The association will hold an industry roundtable this week to discuss the most recent workplace accidents and how employers, workers and the government can all play a part in addressing workplace safety issues.
''I've seen the industry change from a more hands-on involvement with workplace safety to more paperwork,'' he said.
''I certainly think we need those processes, but sometimes I think we overdo it.
''We wouldn't want to get stuck and say the system we have now is working - obviously there's some issues, but we need to work collaboratively to get to the root of the problem and address those issues.''
Canberra Liberals industrial relations spokeswoman Vicki Dunne said the government would need to assess whether harmonisation of occupational health and safety laws across states had made a genuine difference to the safety of Canberra workers.
''There are real problems with the intricacy and complexity of some of the codes, particularly in the building industry,'' she said.
''My question over time will be do you deliver improved workplace safety through those laws?''
Greens industrial relations spokeswoman Amanda Bresnan said the number of deaths in such a small jurisdiction over the past year was extremely concerning.

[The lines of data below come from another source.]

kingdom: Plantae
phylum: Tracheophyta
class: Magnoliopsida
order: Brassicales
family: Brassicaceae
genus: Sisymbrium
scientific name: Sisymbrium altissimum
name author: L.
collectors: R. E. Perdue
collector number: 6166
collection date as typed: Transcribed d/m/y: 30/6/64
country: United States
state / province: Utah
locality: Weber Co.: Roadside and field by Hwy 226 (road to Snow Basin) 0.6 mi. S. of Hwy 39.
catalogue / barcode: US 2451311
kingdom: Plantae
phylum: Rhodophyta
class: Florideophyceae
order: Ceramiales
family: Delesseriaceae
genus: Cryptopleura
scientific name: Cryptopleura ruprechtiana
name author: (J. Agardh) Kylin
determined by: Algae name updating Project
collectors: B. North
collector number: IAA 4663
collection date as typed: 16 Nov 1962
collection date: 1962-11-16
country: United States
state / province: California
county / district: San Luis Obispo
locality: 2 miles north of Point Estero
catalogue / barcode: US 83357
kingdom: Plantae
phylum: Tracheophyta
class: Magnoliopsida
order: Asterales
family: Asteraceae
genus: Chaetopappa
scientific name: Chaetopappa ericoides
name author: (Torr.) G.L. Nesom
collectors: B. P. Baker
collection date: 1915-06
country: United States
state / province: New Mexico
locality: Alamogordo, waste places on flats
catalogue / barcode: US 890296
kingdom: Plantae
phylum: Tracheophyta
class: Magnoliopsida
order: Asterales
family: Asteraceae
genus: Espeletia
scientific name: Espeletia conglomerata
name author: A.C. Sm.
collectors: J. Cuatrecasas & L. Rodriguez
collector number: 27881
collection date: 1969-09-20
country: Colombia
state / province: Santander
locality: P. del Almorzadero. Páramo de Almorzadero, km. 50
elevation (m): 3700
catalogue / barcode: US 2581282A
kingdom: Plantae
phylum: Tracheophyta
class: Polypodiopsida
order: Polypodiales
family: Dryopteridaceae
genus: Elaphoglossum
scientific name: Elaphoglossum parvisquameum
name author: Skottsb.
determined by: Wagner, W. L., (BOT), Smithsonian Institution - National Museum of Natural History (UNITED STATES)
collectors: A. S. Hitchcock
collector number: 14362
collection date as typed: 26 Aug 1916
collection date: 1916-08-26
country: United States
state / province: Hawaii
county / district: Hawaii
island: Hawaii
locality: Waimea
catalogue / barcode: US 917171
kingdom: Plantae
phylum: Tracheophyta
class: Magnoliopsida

''My concern is that those incidents have been on government projects,'' she said.
''The next big project is Majura and I hope that when the government is doing that, that work safety is at the forefront and they're not just going for the cheapest price.''
Mr Corbell said the government had a strong track record of protecting workers in their places of employment, but he was eager to see this improve through more inspections of worksites and more
reporting of employers who violated safety laws.
''I urge all Canberrans who participate in construction activities or who are employed in higher risk workplaces to be vigilant, and also provide assistance to regulatory authorities, by informing WorkSafe ACT when bad work safety practices are being observed.''
Mrs Vickery said without the coroner's report on Wayne's death it was too early to tell if the territory's safety regulations should be tightened.
''I personally would like to see them tightened, but if you don't follow them in the first place what's the point?'' she said.
''It just makes it harder for everyone else that's doing the right thing.''
What she can share is the experience of watching her husband go to work one morning, but never seeing him return.
She said the days since Wayne's death had been ''good and bad''.
Things became more difficult when Skye and her son Jay, 13, returned to school in January and she has reduced her work hours to help them cope.
But she says they're not ready for counselling yet.
''We talk a lot about Wayne,'' she said.
''It's not a taboo subject.
''I just hope my children are happy in whatever they do and this doesn't affect them too much, doesn't scar them.
''I'm already old and I've had a pretty good life.